======== EXTRAIT ========

Blocage des sites X : « il existera toujours des méthodes pour contourner la vérification d’âge »

Quand Tukif ne kiffe pas
Droit 9 min
Blocage des sites X : « il existera toujours des méthodes pour contourner la vérification d’âge »
Crédits : Robin2b/iStock

Le CSA est en passe d’activer la procédure, votée l’an passé en plein cœur de l’été : engager une procédure de blocage judiciaire à l’encontre des sites X, du moins ceux se limitant à une simple déclaration de majorité (« disclaimer »). Le webmaster de Tukif, un des sites visés, a bien voulu répondre à nos questions.

Avec Jacquie et Michel, Pornhub, Xvideos, Xnxx et Xhamster, le site Tukif fait partie des premiers sites dénoncés par trois associations. Il leur est reproché de se contenter d’une simple déclaration de majorité pour contrôler l’âge des internautes qui fréquentent leurs pages destinées aux adultes.

========

CONSIGNE 1:
Reproduisez mot pour mot la partie de l'article sur le blocage des sites X qui part de « Avec Jacquie et » et va jusqu'à « destinées aux adultes. » inclus.
CONSIGNE 2:
D'après l'article sur le blocage des sites X, combien d'associations ont dénoncé le site Tukif ?
Les lignes qui viennent ensuite ne sont pas nécessaires.

======== DONNÉES FOURNIES ========

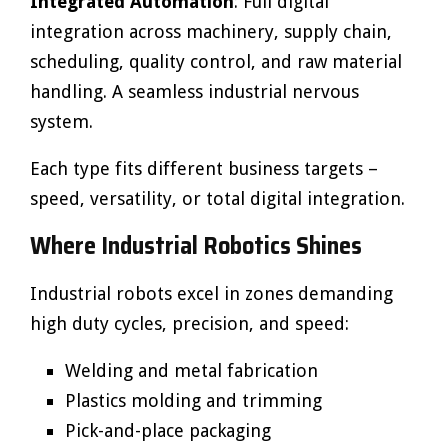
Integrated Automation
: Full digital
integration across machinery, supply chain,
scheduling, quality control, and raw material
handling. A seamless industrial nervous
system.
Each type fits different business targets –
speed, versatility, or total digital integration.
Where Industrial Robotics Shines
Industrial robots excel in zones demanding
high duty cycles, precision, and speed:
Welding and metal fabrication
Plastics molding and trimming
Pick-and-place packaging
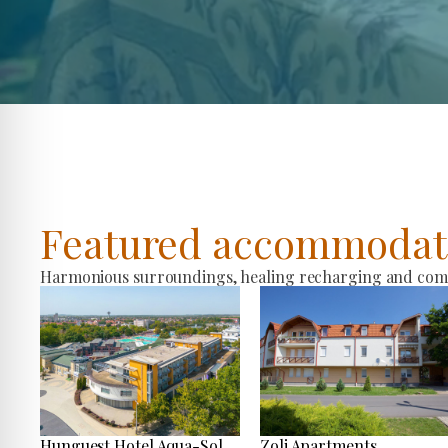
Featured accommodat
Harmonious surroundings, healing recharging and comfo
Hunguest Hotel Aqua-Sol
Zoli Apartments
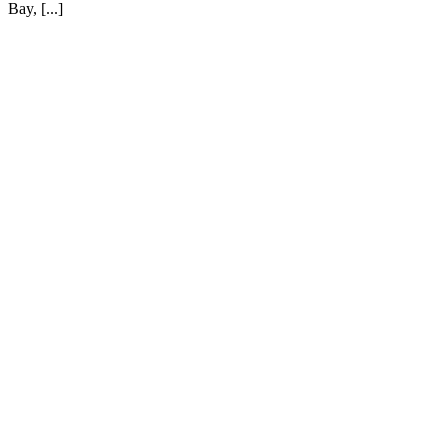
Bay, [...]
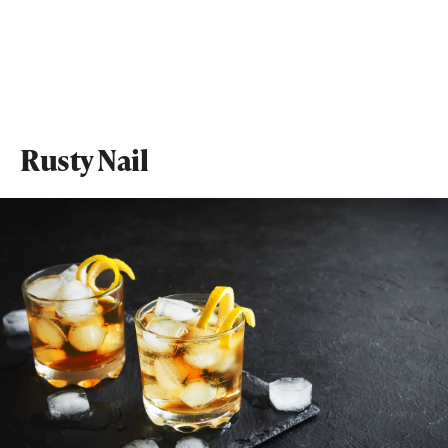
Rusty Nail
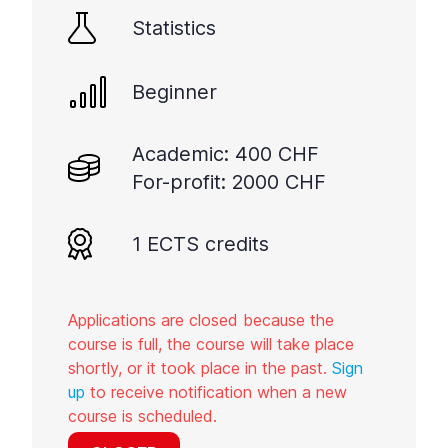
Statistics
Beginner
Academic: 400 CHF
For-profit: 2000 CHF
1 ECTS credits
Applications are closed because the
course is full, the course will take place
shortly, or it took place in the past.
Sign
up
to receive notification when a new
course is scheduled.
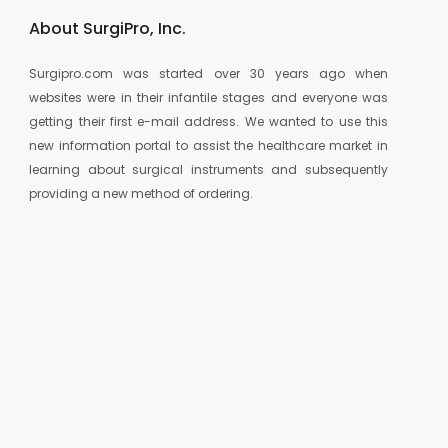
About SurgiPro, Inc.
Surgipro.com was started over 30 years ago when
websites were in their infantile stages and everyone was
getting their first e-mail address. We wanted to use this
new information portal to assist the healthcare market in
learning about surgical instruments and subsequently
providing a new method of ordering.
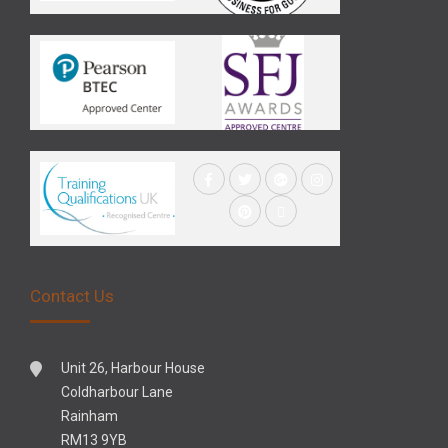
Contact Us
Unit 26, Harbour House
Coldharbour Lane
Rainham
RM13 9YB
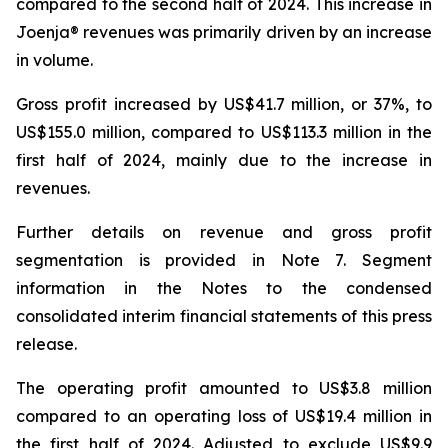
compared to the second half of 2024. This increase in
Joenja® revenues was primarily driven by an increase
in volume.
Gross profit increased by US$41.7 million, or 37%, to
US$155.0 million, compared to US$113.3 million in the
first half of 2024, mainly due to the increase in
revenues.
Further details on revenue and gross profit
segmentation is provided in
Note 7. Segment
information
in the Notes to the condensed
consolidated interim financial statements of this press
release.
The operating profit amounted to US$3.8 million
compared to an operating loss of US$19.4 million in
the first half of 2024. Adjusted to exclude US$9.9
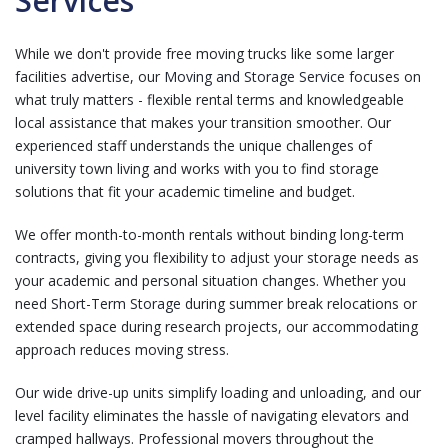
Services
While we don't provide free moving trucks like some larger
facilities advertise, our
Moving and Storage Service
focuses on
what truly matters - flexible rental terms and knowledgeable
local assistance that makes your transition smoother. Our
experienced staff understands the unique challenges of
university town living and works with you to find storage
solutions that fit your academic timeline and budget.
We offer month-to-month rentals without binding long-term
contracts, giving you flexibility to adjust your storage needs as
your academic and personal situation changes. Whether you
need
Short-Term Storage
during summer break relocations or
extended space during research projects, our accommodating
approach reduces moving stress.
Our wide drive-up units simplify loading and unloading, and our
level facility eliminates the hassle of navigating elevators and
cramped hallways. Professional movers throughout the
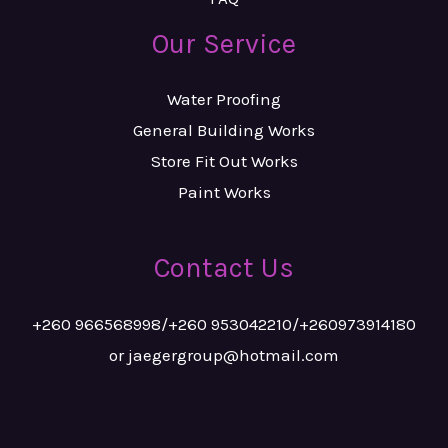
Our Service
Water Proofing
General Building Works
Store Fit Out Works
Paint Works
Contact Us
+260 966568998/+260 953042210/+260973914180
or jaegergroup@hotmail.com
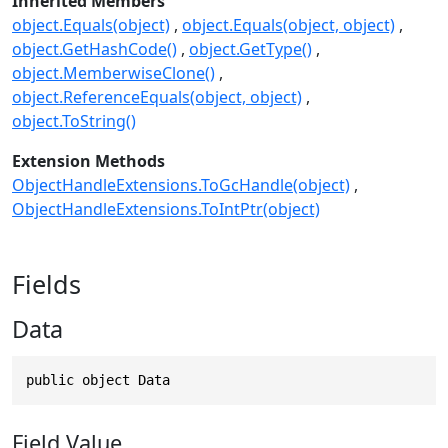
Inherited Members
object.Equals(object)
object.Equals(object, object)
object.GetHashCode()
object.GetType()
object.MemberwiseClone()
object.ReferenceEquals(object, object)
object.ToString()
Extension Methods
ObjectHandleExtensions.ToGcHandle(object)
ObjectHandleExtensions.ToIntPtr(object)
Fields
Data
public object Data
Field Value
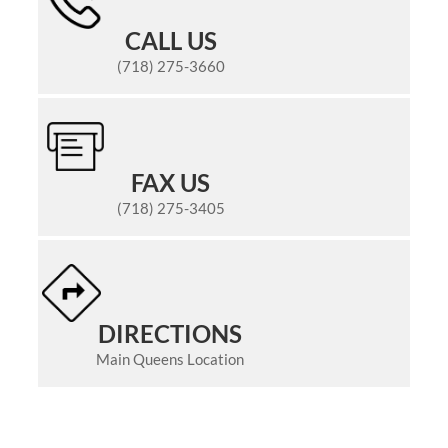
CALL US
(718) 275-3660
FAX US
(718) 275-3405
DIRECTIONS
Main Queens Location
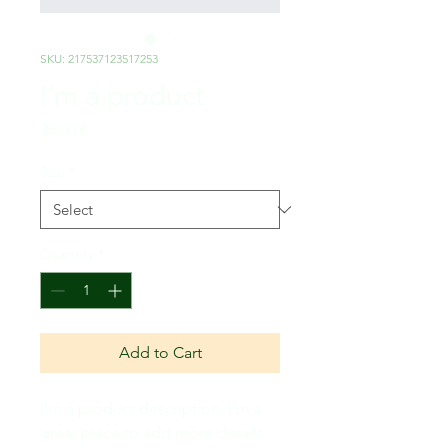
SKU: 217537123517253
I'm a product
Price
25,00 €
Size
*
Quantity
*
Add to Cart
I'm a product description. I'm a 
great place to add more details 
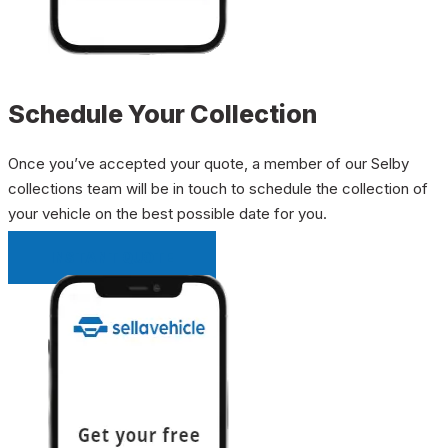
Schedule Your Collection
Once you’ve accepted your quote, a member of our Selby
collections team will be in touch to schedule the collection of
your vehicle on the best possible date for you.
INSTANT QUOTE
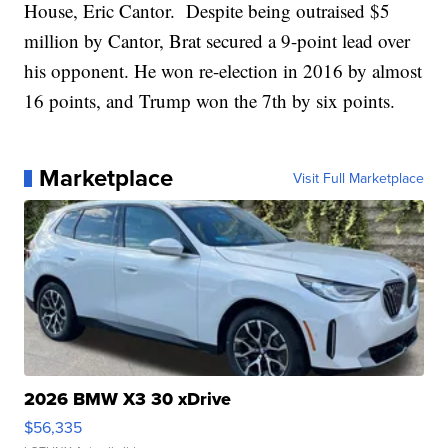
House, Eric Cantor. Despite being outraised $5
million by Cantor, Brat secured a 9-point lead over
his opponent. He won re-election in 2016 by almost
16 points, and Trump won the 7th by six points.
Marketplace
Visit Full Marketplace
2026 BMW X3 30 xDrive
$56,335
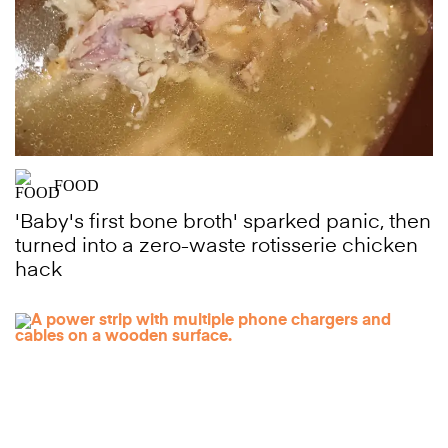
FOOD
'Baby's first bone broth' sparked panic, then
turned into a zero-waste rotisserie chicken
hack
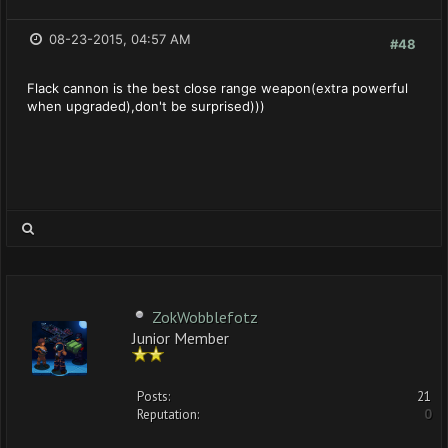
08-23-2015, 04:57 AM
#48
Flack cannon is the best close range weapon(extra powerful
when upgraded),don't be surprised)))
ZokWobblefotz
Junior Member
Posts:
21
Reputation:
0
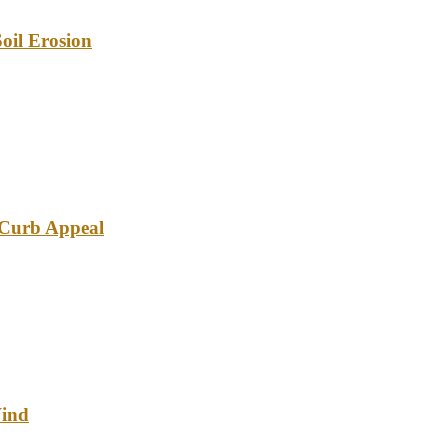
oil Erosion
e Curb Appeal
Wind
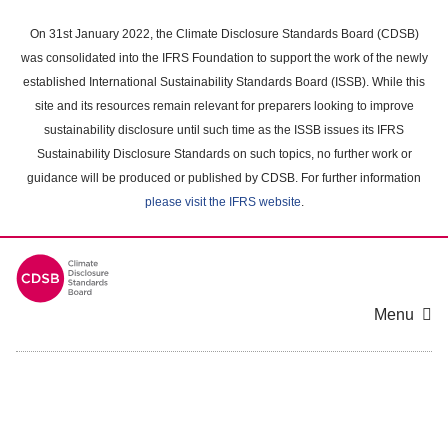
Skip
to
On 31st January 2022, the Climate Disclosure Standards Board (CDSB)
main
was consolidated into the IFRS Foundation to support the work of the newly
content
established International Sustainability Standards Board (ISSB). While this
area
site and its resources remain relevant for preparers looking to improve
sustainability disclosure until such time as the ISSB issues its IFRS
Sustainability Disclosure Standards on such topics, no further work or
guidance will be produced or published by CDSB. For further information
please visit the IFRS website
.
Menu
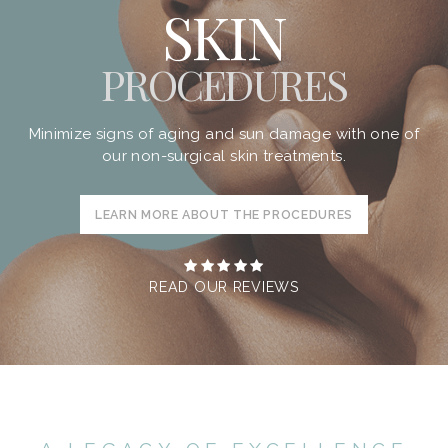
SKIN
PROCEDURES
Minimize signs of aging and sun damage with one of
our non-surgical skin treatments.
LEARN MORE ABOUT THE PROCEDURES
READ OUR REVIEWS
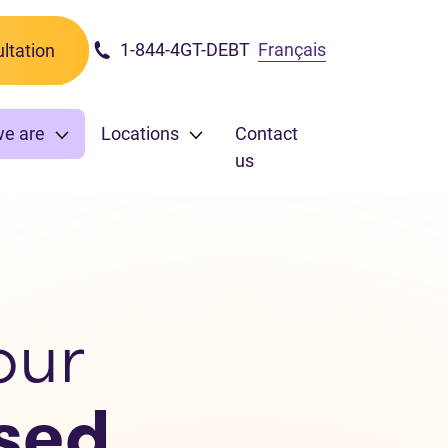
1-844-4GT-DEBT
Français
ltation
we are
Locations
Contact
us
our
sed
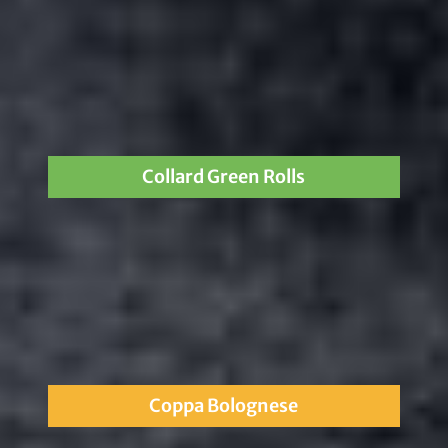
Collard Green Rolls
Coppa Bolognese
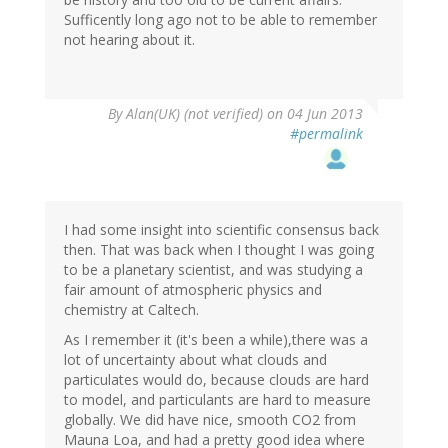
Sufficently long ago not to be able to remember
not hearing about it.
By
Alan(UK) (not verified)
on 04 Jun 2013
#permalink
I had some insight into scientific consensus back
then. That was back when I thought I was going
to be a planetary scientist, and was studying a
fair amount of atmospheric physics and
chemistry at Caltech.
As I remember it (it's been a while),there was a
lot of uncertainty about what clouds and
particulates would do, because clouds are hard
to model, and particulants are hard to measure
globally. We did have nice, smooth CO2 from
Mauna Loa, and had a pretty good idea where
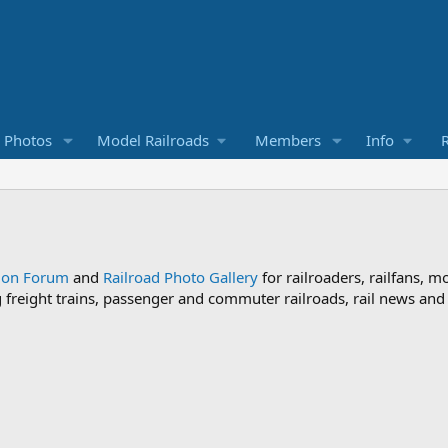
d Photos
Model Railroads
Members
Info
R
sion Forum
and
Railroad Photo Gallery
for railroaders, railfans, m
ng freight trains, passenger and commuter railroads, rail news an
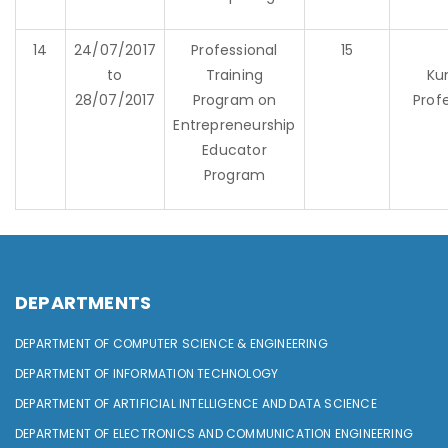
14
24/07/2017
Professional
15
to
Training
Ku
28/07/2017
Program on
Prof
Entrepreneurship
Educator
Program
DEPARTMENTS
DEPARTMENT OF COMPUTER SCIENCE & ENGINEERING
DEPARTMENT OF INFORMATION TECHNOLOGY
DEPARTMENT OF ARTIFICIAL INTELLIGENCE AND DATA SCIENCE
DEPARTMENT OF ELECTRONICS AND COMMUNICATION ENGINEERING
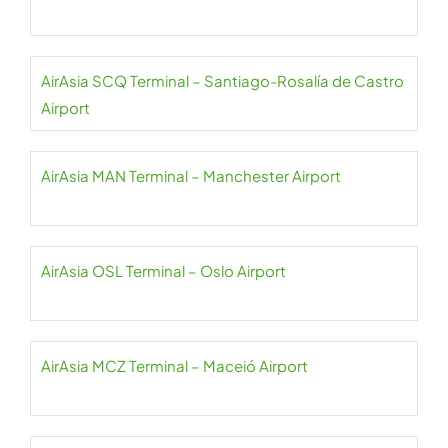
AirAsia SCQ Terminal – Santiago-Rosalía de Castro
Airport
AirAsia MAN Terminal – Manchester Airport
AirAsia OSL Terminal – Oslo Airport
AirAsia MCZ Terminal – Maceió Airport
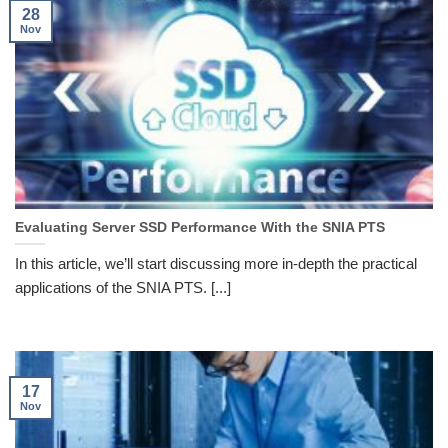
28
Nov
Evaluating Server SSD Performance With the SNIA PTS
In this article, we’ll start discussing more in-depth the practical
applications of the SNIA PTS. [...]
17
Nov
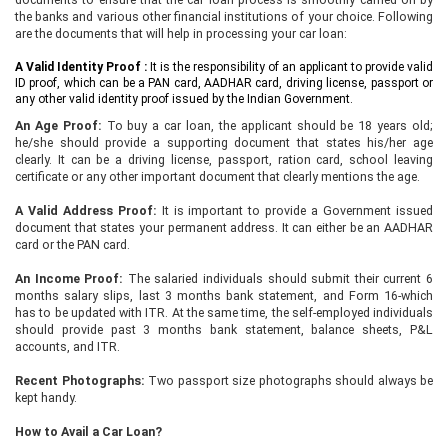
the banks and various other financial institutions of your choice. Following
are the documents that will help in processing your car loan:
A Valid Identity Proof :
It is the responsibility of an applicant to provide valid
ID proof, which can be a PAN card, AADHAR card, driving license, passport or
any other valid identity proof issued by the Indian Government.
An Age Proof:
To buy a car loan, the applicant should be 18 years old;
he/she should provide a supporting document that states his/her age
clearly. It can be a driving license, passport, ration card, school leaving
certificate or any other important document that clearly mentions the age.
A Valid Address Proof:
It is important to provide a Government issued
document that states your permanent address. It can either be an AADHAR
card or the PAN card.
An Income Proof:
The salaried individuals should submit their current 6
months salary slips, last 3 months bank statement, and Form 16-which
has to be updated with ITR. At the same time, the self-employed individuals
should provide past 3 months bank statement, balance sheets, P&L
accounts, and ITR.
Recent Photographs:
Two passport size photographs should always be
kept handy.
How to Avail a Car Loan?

========

RÉPONSE RÉDIGÉE 1:
Avec Jacquie et Michel, Pornhub, Xvideos, Xnxx et Xhamster, le site Tukif fait partie des premiers sites dénoncés par trois associations. Il leur est reproché de se contenter d’une simple déclaration de majorité pour contrôler l’âge des internautes qui fréquentent leurs pages destinées aux adultes.

RÉPONSE RÉDIGÉE 2:
Trois associations.